The Moscow Jewish Community today issued a Rosh Hashonah proclamation addressed “To The Religious Jews All Over the World,” emphasizing that Jews must now concentrate on the rebuilding of Jewish life shattered by the German extermination of the Jewish communities in Europe.
“The war has ruined and devastated our people,” the proclamation says. “Now all our strength should be directed towards the rehabilitation of all that has been destroyed. We must concentrate on the rapid rebuilding of a new life for the Jewish people who have lost a third of their number.
“We, the religious Jews of the USSR, fervently desire that our brothers and sisters who were under the suppression of the German monsters and cannibals should rebuild their lives as rapidly as we, the Jews of the Soviet Union, are doing it with the assistance of our government. Our continuous prayers and fears have reached the Almighty and He has given us victory over the fiendish enemy who was already at the gates of our capital. We believe that the Almighty will now also hear our prayers of thanksgiving and bestow upon the surviving Jews a happy and joyous life.”

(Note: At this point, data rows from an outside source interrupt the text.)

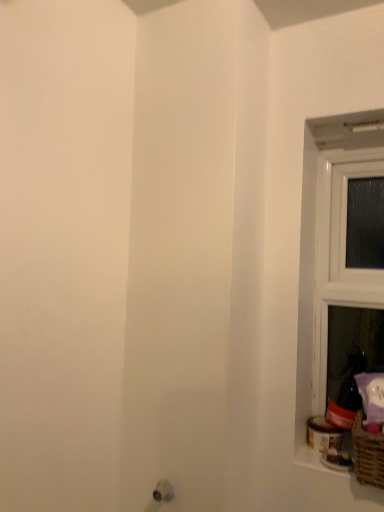
What do you see at coordinates (330, 250) in the screenshot? I see `white plastic window at right` at bounding box center [330, 250].

Measure the distance between point (312, 272) and camera.

The depth of point (312, 272) is 1.33 meters.

Identify the location of white plastic window at right. This screenshot has width=384, height=512. (330, 250).

Locate an element on the screen. white plastic window at right is located at coordinates click(330, 250).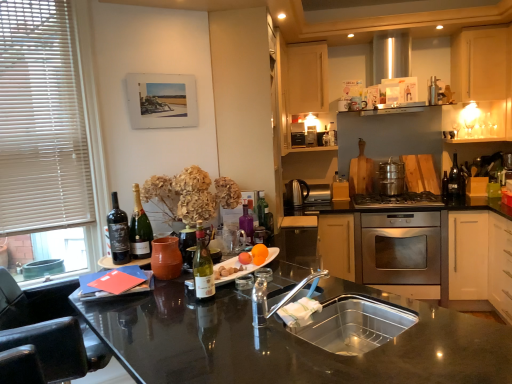
Question: Is light wood cabinet at upper center, the 2th cabinetry from the right, to the left of matte glass wine at left, which is counted as the second wine, starting from the right, from the viewer's perspective?

Choices:
 (A) no
 (B) yes

Answer: (A)

Question: Would you consider light wood cabinet at upper center, which is the first cabinetry from left to right, to be distant from matte glass wine at left, positioned as the first wine in left-to-right order?

Choices:
 (A) no
 (B) yes

Answer: (B)

Question: Considering the relative sizes of light wood cabinet at upper center, which is the first cabinetry from left to right, and matte glass wine at left, positioned as the first wine in left-to-right order, in the image provided, is light wood cabinet at upper center, which is the first cabinetry from left to right, thinner than matte glass wine at left, positioned as the first wine in left-to-right order,?

Choices:
 (A) yes
 (B) no

Answer: (B)

Question: Does light wood cabinet at upper center, which is the first cabinetry from left to right, come in front of matte glass wine at left, which is counted as the second wine, starting from the right?

Choices:
 (A) yes
 (B) no

Answer: (B)

Question: Is matte glass wine at left, which is counted as the second wine, starting from the right, a part of light wood cabinet at upper center, the 2th cabinetry from the right?

Choices:
 (A) no
 (B) yes

Answer: (A)

Question: Choose the correct answer: Is white blinds at left inside satin nickel kettle at center, marked as the 2th appliance in a back-to-front arrangement, or outside it?

Choices:
 (A) inside
 (B) outside

Answer: (B)

Question: From a real-world perspective, relative to satin nickel kettle at center, which is counted as the 2th appliance, starting from the right, is white blinds at left vertically above or below?

Choices:
 (A) above
 (B) below

Answer: (A)

Question: Is white blinds at left taller or shorter than satin nickel kettle at center, marked as the 2th appliance in a back-to-front arrangement?

Choices:
 (A) short
 (B) tall

Answer: (B)

Question: Is white blinds at left to the left or to the right of satin nickel kettle at center, the second appliance positioned from the front, in the image?

Choices:
 (A) left
 (B) right

Answer: (A)

Question: Does point (377, 340) appear closer or farther from the camera than point (240, 221)?

Choices:
 (A) closer
 (B) farther

Answer: (A)

Question: From the image's perspective, relative to matte glass wine at center, the second bottle in the left-to-right sequence, is stainless steel sink at center above or below?

Choices:
 (A) above
 (B) below

Answer: (B)

Question: Looking at their shapes, would you say stainless steel sink at center is wider or thinner than matte glass wine at center, arranged as the second bottle when viewed from the front?

Choices:
 (A) thin
 (B) wide

Answer: (B)

Question: Visually, is stainless steel sink at center positioned to the left or to the right of matte glass wine at center, arranged as the second bottle when viewed from the front?

Choices:
 (A) left
 (B) right

Answer: (B)

Question: From a real-world perspective, is light wood cabinet at upper center, which is the first cabinetry from left to right, positioned above or below green glass bottle at center, acting as the third bottle starting from the left?

Choices:
 (A) below
 (B) above

Answer: (B)

Question: Is light wood cabinet at upper center, the 2th cabinetry from the right, in front of or behind green glass bottle at center, positioned as the third bottle in front-to-back order, in the image?

Choices:
 (A) front
 (B) behind

Answer: (B)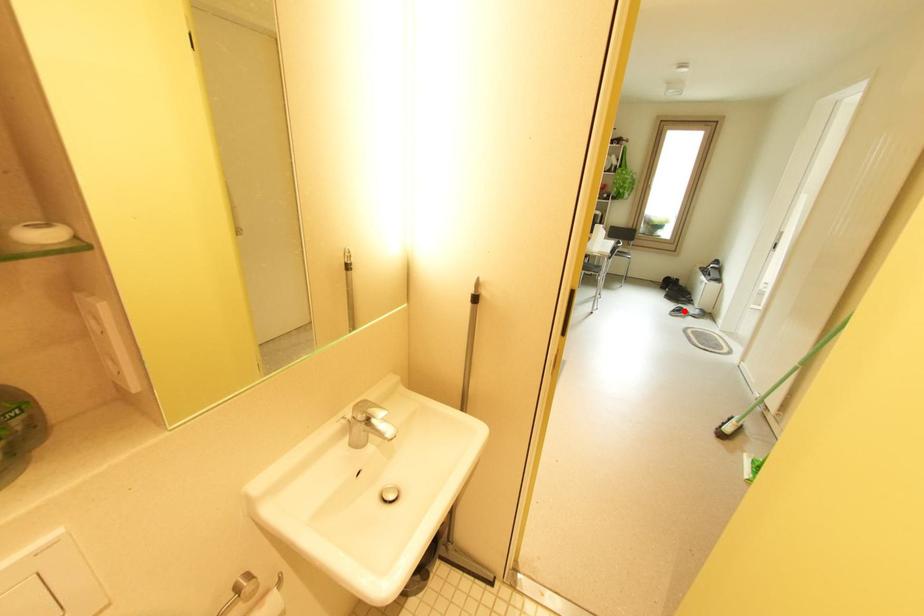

In Kiev, to which 50,000 Jews have already returned from the interior, Rosh Hashonah services were held in a synagogue on Shchekavitskaya Street which was placed at the disposal of the Jewish community by the Soviet authorities. The synagogue, which has 400 seats, was repaired and repainted by the community. The well known cantor Lekhiel Gildin came from Moscow to officiats at the services.